Flash flood leaves a mess

Witness describes ‘wall of water' during rainstorm

Peggy Rutherford surveys the debris collected on her property off Dave Wood Road Thursday August 5, 2010. Her camper, right, and other property were caught up in the flood.

MONTROSE — Darin Flora grinned Thursday when he spoke of the “wall of water” he encountered. It probably wasn’t a smile gracing his face, though, when the workings of a flash flood sent him scurrying for higher ground a day earlier.

Shortly before 4 p.m. Wednesday, Flora said, he left his Montrose home for an afternoon walk. Seeing the dark skies to the south, he put on a rain suit and began walking down into Tappan Canyon, a sandstone wash that runs behind his house.

The annual monsoon season of western Colorado had brought enough rain in an otherwise dry canyon to start a two-inch flow of water over the rocks. Soon the flow began to pick up and led Flora to turn around to see what was happening behind him, at which point he said he saw a wall of water 10 feet tall and more than 30 feet wide headed his way. So, he scampered up the east side of the canyon and watched as a river of thick mud crashed past him, ripping apart trees and toppling large boulders, some as large as a Volkswagen Beetles, downstream.

“I saw the rush of water, and there were logs sticking out,” he said. “If I hadn’t turned around, it would have been real close.”

Watching from a distance at their home, Darin’s parents, Dean and Analee Flora, saw the flow and realized their son was down in the canyon.

“They kept calling me, wanted to know where I was,” Darin said.

Darin was stuck on the east side of the canyon, opposite his house, for more than an hour watching the flow. He said he could not recall seeing such an event before.

About 200 yards downstream, Evan and Cheri Howard’s house sits along the same canyon. Cheri watched from a covered porch as the flash flood began to take shape, all the while hoping her garden would survive.

“It was exciting,” she said. “All I could hear was the sound of large boulders crashing underneath the water.”

A quarter-mile downstream from the Howard’s home, Jo Ades witnessed the flash flood’s effects near her home of 13 years.

“I went to bring some potting soil in from the rain ... I was gone five minutes, and when I returned the water was up to my car,” she said.

The water at that point was nearly 200 feet wide and some three to four feet deep spanning from the pavement of Dave Wood Road, to the back tires of Ades’s Buick, she said.

“It was horrendous,” she said.

Ades’ daughter Peggy Rutherford, who lives with her mother, came home from work later that night to find trees and mud covering her lawn.
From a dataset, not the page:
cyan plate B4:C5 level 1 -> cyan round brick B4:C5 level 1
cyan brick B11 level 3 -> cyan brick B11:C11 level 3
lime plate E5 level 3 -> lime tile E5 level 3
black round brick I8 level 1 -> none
Her 25-foot-long camper was sitting in the driveway, and a duck boat with multiple bikes formed a debris pile near her front lawn.

“It was a mess,” she said.

Flora, the Howards and Ades all said they saw the rush happen at approximately 4 p.m.

According to a news release from Montrose County, road and bridge crews started working to clean debris around 10 p.m. Wednesday in the area of Dave Wood Road and Cedar Road.

Anybody reporting flood damage is encouraged to call 970-249-5424.